WORK TO BE COMPLETED:
Could you render only the stretch of records below, from the line that contains "2h26. The photo follows." through the end of the records, as a two-column CSV with the columns text and answer and one row per record? Put each record's text and its answer in one quoted field apiece, with line breaks turned into spaces.

──────────

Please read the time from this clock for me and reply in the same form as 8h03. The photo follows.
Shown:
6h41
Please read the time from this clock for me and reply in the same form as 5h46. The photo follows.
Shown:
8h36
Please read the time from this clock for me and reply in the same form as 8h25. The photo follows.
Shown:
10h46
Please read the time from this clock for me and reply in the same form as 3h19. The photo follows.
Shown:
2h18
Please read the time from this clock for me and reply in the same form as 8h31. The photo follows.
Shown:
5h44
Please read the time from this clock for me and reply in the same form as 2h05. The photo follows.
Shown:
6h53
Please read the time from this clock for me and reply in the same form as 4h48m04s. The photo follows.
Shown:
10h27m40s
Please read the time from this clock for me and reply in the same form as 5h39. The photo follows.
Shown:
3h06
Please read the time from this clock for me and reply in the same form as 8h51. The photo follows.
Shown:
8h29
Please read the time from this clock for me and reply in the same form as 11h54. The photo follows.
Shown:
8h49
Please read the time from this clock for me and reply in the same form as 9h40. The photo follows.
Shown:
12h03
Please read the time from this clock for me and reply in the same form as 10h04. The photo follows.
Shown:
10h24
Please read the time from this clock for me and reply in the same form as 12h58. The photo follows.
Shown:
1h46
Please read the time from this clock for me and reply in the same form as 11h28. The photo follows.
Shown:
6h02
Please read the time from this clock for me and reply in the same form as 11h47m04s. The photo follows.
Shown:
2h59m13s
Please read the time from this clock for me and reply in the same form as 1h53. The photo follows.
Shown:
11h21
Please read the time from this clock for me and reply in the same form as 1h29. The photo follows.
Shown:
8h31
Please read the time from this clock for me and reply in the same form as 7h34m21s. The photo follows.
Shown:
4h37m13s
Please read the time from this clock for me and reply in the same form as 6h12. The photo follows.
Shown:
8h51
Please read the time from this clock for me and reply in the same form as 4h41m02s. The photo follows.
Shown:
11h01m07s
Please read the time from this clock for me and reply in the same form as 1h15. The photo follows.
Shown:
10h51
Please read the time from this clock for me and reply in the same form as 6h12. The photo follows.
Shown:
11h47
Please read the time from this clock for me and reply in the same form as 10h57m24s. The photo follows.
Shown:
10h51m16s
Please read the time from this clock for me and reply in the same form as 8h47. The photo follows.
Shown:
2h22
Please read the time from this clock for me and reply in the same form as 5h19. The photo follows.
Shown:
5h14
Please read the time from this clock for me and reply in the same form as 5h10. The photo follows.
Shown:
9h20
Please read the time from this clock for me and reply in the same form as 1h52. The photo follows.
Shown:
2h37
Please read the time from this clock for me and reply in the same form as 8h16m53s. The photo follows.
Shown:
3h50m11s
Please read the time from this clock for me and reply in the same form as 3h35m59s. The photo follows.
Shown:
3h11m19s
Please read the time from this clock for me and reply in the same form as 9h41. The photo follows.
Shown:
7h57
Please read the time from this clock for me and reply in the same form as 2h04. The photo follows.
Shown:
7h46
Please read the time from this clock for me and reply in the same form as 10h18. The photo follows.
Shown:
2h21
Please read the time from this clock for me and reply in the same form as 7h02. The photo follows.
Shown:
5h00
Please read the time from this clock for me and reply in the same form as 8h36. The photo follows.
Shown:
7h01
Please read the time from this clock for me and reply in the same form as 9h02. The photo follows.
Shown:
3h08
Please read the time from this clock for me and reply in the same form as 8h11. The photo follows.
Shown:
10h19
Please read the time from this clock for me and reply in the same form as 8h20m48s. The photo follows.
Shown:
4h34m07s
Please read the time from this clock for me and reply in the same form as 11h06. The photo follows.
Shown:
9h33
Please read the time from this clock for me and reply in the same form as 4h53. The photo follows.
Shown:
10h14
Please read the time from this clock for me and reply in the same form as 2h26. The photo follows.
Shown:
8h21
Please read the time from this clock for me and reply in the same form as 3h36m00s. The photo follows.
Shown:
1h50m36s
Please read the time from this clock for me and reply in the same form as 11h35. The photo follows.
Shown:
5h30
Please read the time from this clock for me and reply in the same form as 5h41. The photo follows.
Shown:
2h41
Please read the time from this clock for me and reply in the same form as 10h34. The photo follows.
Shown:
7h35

──────────

COMPLETE ANSWER:
text,answer
"Please read the time from this clock for me and reply in the same form as 2h26. The photo follows. Shown:","8h21"
"Please read the time from this clock for me and reply in the same form as 3h36m00s. The photo follows. Shown:","1h50m36s"
"Please read the time from this clock for me and reply in the same form as 11h35. The photo follows. Shown:","5h30"
"Please read the time from this clock for me and reply in the same form as 5h41. The photo follows. Shown:","2h41"
"Please read the time from this clock for me and reply in the same form as 10h34. The photo follows. Shown:","7h35"